Corinthia Hotels, which has longstanding north African experience, gained publicity for providing accommodation for journalists and charity workers during Libya’s civil war.

The group is refurbishing another Libyan hotel, according to Paul Pisani, its senior vice-president for development.

“Right now, there isn’t even a government, and [there are] challenges over supplies on a day-to-day basis but our long term view is positive,” Mr Pisani says.

Difficult markets such as Libya are posing new questions. With the political landscape uncertain, the future direction of the industry remains far from clear.
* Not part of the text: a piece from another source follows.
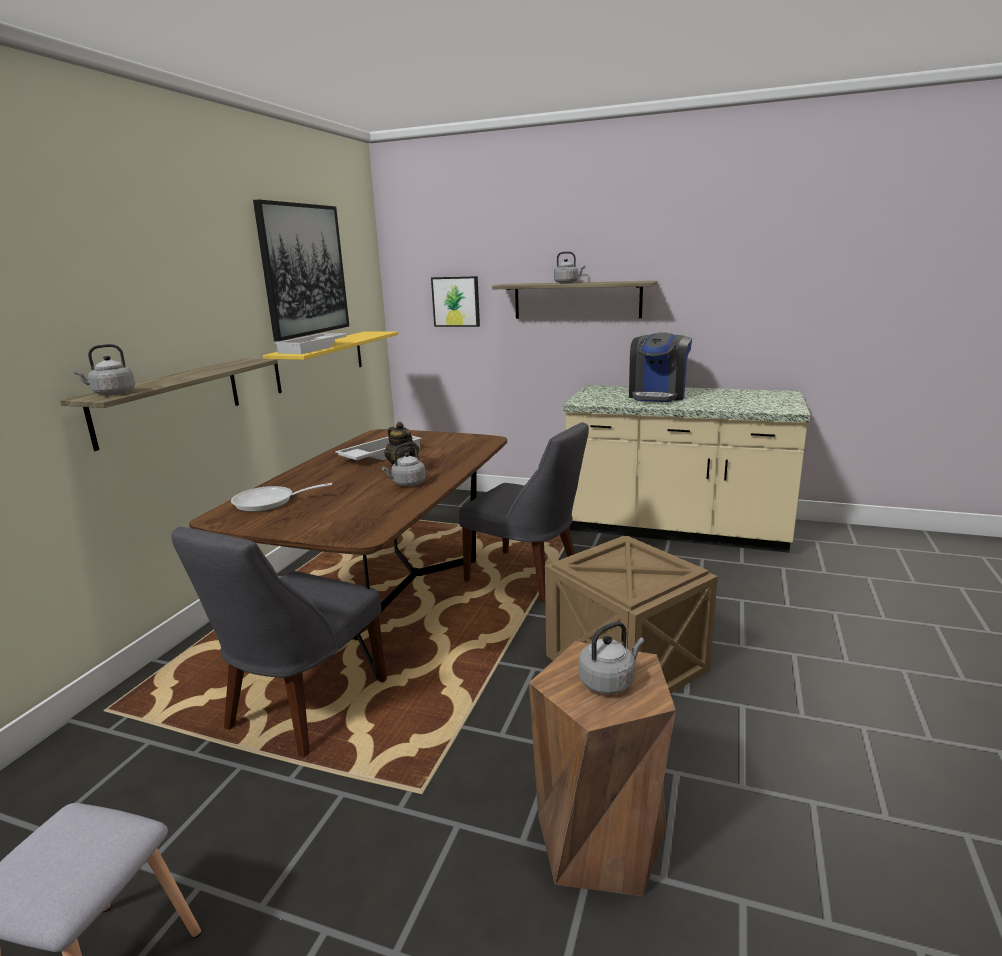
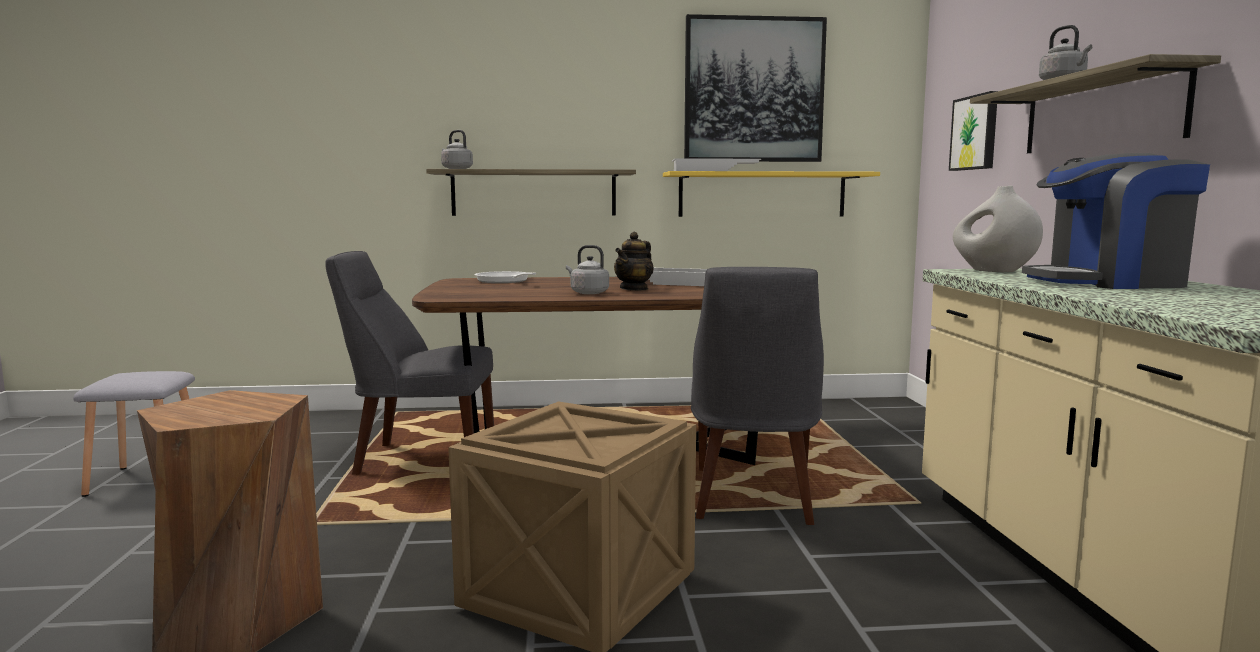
camera: 65 degrees right, 10 degrees down
(589, 398) = (993, 271): none -> white vase
(609, 681) = (220, 409): grey kettle -> none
Richard Barnett, of ILM hospitality advisers, says investors have to think hard about long-term investment decisions given potential problems surrounding nationalisation and repatriation of profits in changing regulatory environments.

Such issues are troubling those mulling the future of hospitality in Egypt, amid concerns that the rise of Islamist political forces could translate into damaging policies such as alcohol bans and gender segregation.

Egypt’s tourism minister challenges such assumptions. With 4m Egyptians – or one in six workers – reliant on the sector for employment, Mr Abdel Nour says no political party would dare disrupt the vital industry.

“I don’t think any official from any party can make a decision to damage the industry,” he says. “Public opinion is clear.”